Pass -v for verbose output (echoes intermediate commands and proofs).

What ships in v0.2

  • Five channel plugins in each implementation: dns:, github:, nostr:, bluesky:, ap: (alias mastodon:).
  • Four wire encodings: JSON, compact, Markdown fence, DNS TXT.
  • Two primary-key algorithms: nostr/secp256k1 Schnorr (BIP-340) and Ed25519 (RFC 8032).
  • JCS (RFC 8785) canonicalization for everything signed.
  • No API keys required for any channel.

What's not done yet

Tracked in rust/README.md and the spec:

  • verify id consulting the sigchain. Sigchain types, CLI commands (kez sigchain add/revoke/show/export/publish), and the storage server all exist.
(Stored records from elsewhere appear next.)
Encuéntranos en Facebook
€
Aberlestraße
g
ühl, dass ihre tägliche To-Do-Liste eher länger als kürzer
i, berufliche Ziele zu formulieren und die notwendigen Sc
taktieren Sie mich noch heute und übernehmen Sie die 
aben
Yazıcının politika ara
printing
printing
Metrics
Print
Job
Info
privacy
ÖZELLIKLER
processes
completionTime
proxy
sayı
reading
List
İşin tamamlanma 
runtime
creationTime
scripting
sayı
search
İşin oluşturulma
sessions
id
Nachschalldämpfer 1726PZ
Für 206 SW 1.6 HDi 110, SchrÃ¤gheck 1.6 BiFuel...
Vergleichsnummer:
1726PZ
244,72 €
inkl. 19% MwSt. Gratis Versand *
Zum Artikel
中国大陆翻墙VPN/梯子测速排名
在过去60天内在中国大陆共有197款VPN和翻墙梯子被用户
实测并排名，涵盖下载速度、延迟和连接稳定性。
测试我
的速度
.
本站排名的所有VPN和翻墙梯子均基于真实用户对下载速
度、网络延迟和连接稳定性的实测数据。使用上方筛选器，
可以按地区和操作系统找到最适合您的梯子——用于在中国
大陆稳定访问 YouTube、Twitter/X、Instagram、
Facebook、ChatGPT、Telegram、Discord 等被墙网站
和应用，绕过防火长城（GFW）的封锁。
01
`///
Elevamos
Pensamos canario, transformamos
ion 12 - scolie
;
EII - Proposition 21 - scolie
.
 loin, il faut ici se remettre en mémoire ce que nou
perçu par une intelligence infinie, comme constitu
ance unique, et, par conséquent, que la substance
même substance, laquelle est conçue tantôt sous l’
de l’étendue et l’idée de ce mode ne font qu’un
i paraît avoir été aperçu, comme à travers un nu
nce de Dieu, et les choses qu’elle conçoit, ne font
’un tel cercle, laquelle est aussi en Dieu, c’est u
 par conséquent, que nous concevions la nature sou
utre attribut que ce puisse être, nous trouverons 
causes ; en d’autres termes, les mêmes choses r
But proof verification doesn't yet fetch the chain to check for revocations — every verify is still a single one-shot proof check.
  • rotate and add_device sigchain ops.
  • expires_at enforcement during claim verify.
  • Typed VerificationStatus.status reflecting the five failure modes (valid / revoked / expired / unreachable / fork).
  • Auth-required publishers (GitHub gist, Bluesky, ActivityPub).

License

Dual-licensed under MIT or Apache-2.0.